The top 10 estates recorded 15 transactions this past weekend, a significant increase of 87.5% compared to the eight transactions from the previous weekend. This marks the highest transaction volume in nearly six months, dating back to late March, with only two estates reporting no sales.
Louis Chan Wing-kit, Asia-Pacific vice-chairman of the residential division at Centaline, noted that the market is broadly expecting the US Federal Reserve to announce a rate cut at next week’s meeting. With the improving market sentiment, the real estate market is also seeing positive momentum. Many buyers are stepping in early to grab deals ahead of the expected interest rate cut, leading to a noticeable rebound in both viewings and transactions. Chan believes that the property market will continue to warm up after the rate cut.
On Hong Kong Island, transaction activity in Taikoo Shing picked up over the weekend, with three deals recorded. Among them was a low-floor unit, Flat F, Wah Shan Mansion, with a saleable area of 685 square feet and a three-bedroom layout. Initially listed for HK$7.7 million in July, the price was reduced by HK$510,000 (around 7%), and it was sold for HK$7.19 million, or HK$10,496 per square foot. The original owner purchased the unit in 2003 for HK$1.75 million, realising a gross profit of HK$5.44 million, with the unit appreciating 3.1 times over 21 years.
Another transaction involved Flat G, a mid-low floor unit in Taikoo Shing’s Pak Hoi Mansion, with a saleable area of 572 square feet, a two-bedroom layout, and a north-facing street view. Initially listed at HK$9 million in July, it sold for HK$7.79 million after a HK$1.21 million (13%) price cut. The price per square foot was HK$13,619. The original owner purchased the unit in January 2013 for HK$8.7 million, resulting in a paper loss of HK$910,000, with the unit depreciating by 10.5% over 11 years.
In South Horizons, three transactions were recorded over the weekend, including a low-price three-bedroom unit in Block 12, Flat E, with a saleable area of 633 square feet.

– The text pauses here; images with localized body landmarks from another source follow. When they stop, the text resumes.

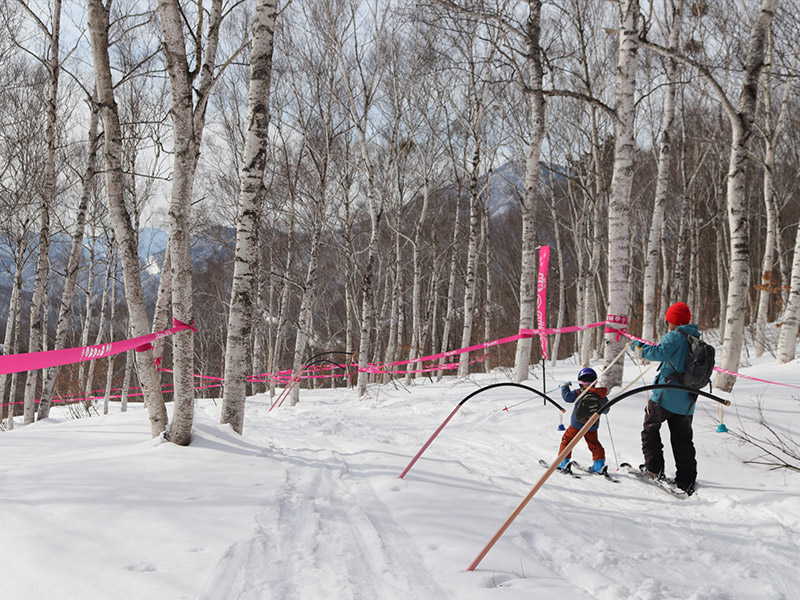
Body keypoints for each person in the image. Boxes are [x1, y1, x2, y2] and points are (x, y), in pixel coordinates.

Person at [630, 301, 698, 494]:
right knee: (682, 439)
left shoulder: (675, 336)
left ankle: (654, 469)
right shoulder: (696, 338)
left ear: (672, 321)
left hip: (665, 395)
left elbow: (657, 353)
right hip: (687, 400)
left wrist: (637, 346)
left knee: (650, 431)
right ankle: (687, 480)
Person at [557, 367, 608, 473]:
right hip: (592, 425)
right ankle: (599, 464)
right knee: (594, 443)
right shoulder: (600, 395)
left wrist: (565, 386)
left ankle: (563, 462)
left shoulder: (579, 392)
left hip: (577, 424)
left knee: (567, 440)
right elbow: (606, 410)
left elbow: (567, 397)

It sold for HK$6.7 million, or HK$10,585 per square foot. Another deal involved a mid-floor four-bedroom unit in Block 9, Flat H, with a saleable area of 739 square feet. Initially listed for HK$11 million, the price was reduced by HK$790,000, and it sold for HK$10.21 million, or HK$13,815 per square foot.

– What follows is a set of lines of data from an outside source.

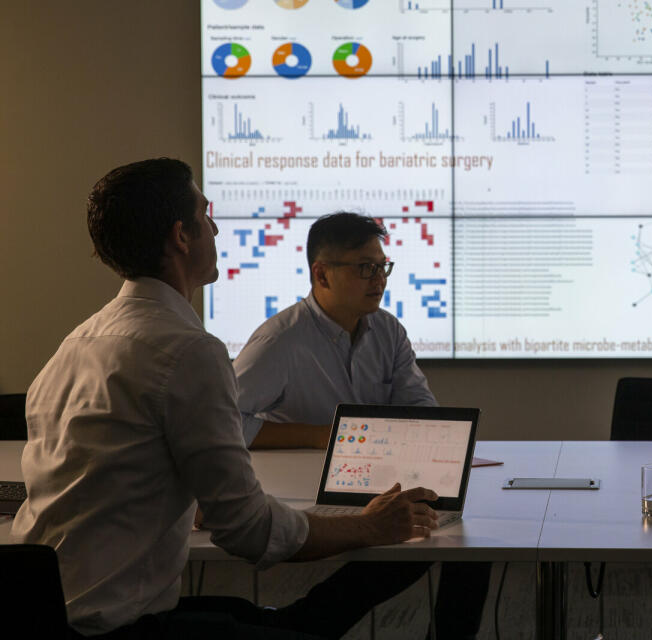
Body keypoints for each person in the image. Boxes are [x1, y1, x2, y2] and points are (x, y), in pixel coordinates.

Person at [15, 159, 440, 639]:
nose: (215, 227)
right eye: (207, 213)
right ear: (182, 235)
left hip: (45, 612)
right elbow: (249, 531)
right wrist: (368, 528)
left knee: (271, 617)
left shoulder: (77, 342)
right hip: (113, 627)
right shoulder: (187, 350)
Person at [234, 211, 489, 640]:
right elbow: (225, 422)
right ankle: (307, 622)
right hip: (305, 489)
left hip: (377, 477)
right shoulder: (280, 341)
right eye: (364, 268)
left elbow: (421, 410)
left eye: (383, 266)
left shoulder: (387, 330)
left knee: (463, 539)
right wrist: (317, 435)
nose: (379, 279)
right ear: (322, 274)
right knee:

In Kowloon, The Metro City saw two transactions over the weekend, improving from zero the previous weekend. One of the deals was for Flat D, a mid-floor unit in Block 10 of Phase 2, with a saleable area of 441 square feet and a two-bedroom layout. It sold for HK$5.38 million, or HK$12,200 per square foot. The original owner purchased the unit in January 2010 for HK$2.4 million, realising a profit of HK$2.98 million, as the unit appreciated by 1.2 times.

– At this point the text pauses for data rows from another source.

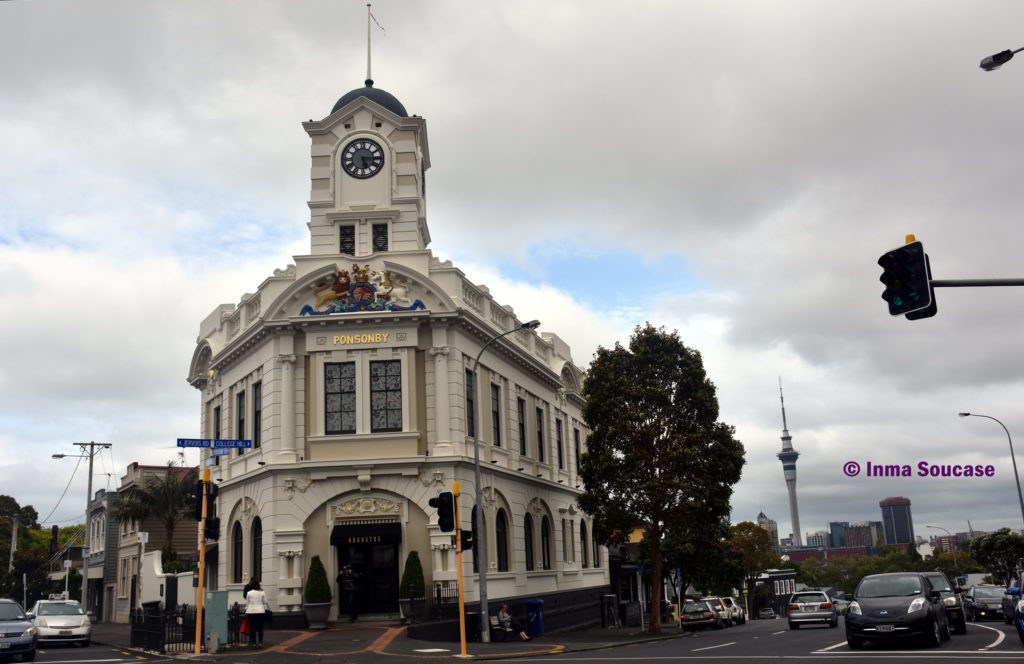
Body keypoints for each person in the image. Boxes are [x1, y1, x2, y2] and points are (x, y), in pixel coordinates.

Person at [244, 579, 270, 648]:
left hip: (251, 612)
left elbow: (247, 604)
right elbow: (265, 602)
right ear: (258, 585)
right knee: (260, 628)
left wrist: (246, 611)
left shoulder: (249, 593)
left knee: (253, 628)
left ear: (252, 586)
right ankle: (260, 643)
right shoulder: (262, 592)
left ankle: (254, 643)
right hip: (260, 611)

In the New Territories, Kingswood Villas saw positive viewing activity recently, but buyer sentiment remains cautious. The estate recorded one transaction this weekend, down by one from the previous weekend. The latest deal involved Flat E, a high-floor unit in Block 6 of Lynwood Court, with a saleable area of 446 square feet and a two-bedroom layout. It was originally listed for HK$4.3 million but sold for HK$3.85 million after a HK$450,000 (10.5%) price cut, with a price per square foot of HK$8,632. The original owner purchased the unit in February 1999 for HK$1.638 million, realising a profit of HK$2.212 million, as the unit appreciated by 1.4 times over 25 years.